How a holiday to Iraq in the summer of 1990 turned into a months-long nightmareby Sameer Rahim / July 17, 2020 / Leave a comment
Waiting in the immigration queue at Saddam International Airport, I was feverish with anxiety. I watched as my father, Sadiq Rahim, leaned into a glass booth where an Iraqi officer slowly checked our family’s passports. Taped on the glass was a photo of Saddam Hussein in sunglasses and a black beret. Before flying out, our parents had warned my older sister and me that Iraq wasn’t like Britain: a stray joke or misplaced comment could land us in serious trouble. Our one protection was our British citizenship—Saddam being an ally of the west. Cigarette smoke drifted from the booth. Then the officer stamped our visa pages and nodded us through. The date was 28th July, 1990. Five days later Iraq invaded Kuwait, and our short tourist trip turned into a months-long nightmare.

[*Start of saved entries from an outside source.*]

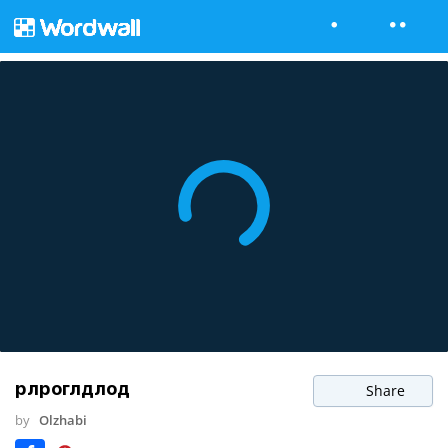
рлроглдлод
Share
by
Olzhabi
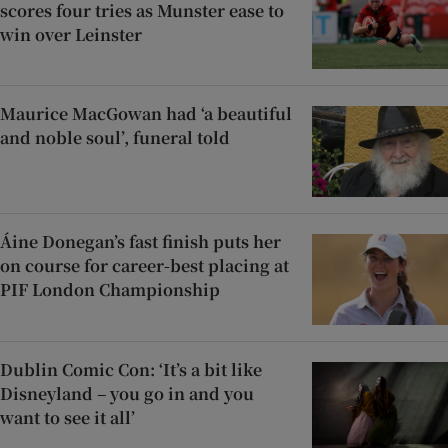
scores four tries as Munster ease to
win over Leinster
Maurice MacGowan had ‘a beautiful
and noble soul’, funeral told
Áine Donegan’s fast finish puts her
on course for career-best placing at
PIF London Championship
Dublin Comic Con: ‘It’s a bit like
Disneyland – you go in and you
want to see it all’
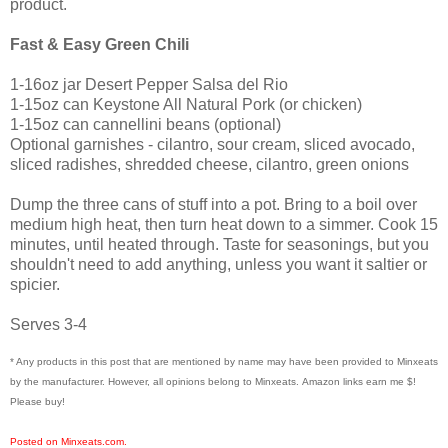
product.
Fast & Easy Green Chili
1-16oz jar Desert Pepper Salsa del Rio
1-15oz can Keystone All Natural Pork (or chicken)
1-15oz can cannellini beans (optional)
Optional garnishes - cilantro, sour cream, sliced avocado,
sliced radishes, shredded cheese, cilantro, green onions
Dump the three cans of stuff into a pot. Bring to a boil over
medium high heat, then turn heat down to a simmer. Cook 15
minutes, until heated through. Taste for seasonings, but you
shouldn't need to add anything, unless you want it saltier or
spicier.
Serves 3-4
* Any products in this post that are mentioned by name may have been provided to Minxeats
by the manufacturer. However, all opinions belong to Minxeats.
Amazon links earn me $!
Please buy!
Posted on Minxeats.com.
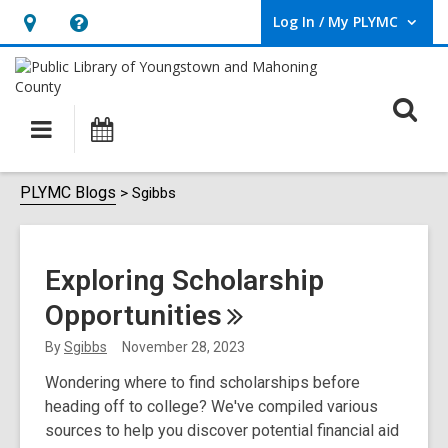
Log In / My PLYMC
User Log In / My PLYMC.
Hours
Help,
&
opens
Location,
an
O
Main
Programs
opens
overlay
s
navigation
an
f
overlay
Sgibbs
PLYMC Blogs
Sgibbs
Exploring Scholarship
Opportunities
By
Sgibbs
November 28, 2023
Wondering where to find scholarships before
heading off to college? We've compiled various
sources to help you discover potential financial aid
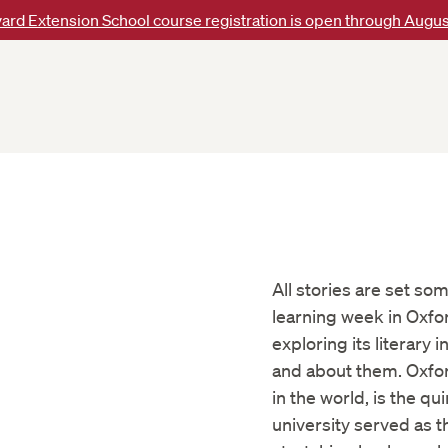
ard Extension School course registration is open through Augus
All stories are set so
learning week in Oxfor
exploring its literary 
and about them. Oxfor
in the world, is the q
university served as th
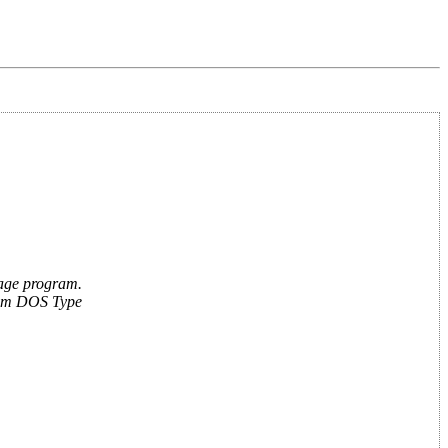
guage program.
From DOS Type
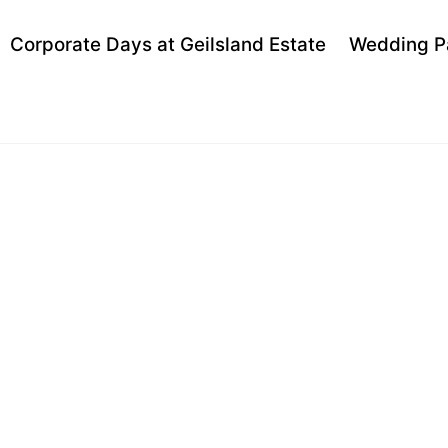
Back
Corporate Days at Geilsland Estate
Wedding P
To
Top
ND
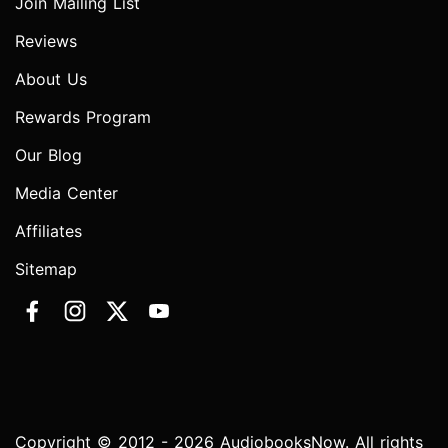
Join Mailing List
Reviews
About Us
Rewards Program
Our Blog
Media Center
Affiliates
Sitemap
Copyright © 2012 - 2026 AudiobooksNow. All rights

Thirty years on, I find it hard to describe what happened to me in Iraq. The bald facts are that, at the age of nine, I was locked up for a month in a Baghdad hotel with my family. We were pawns in a larger diplomatic battle. After the UK condemned the Kuwait invasion and threatened retaliation, all British citizens in Saddam’s control were held as bargaining chips. I left with my mother and sister when women and children were released at the end of August. My father was forced to stay on until mid-October.
We were usually described in the press as “human-shield hostages,” but that still sounds melodramatic to me. The theory that Saddam kept us close to military targets to deter Allied bombing makes little sense—by the time the Gulf War started in January 1991, he had released us all. Hostages? Well, we weren’t allowed to leave our hotel floor and the lifts were guarded by armed goons. But no one actually put a gun to our heads—at least not our family. Saddam called us his “guests,” which he might have been delusional enough to believe. The Rahims always refer to it as the time “we got stuck in Iraq,” as though we had been caught in motorway traffic. Perhaps a better description would be “enforced lockdown.” Like coronavirus, Saddam was unpredictable and potentially lethal; and like now, panic spread by seeing how others, seemingly at random, suffered more than we did.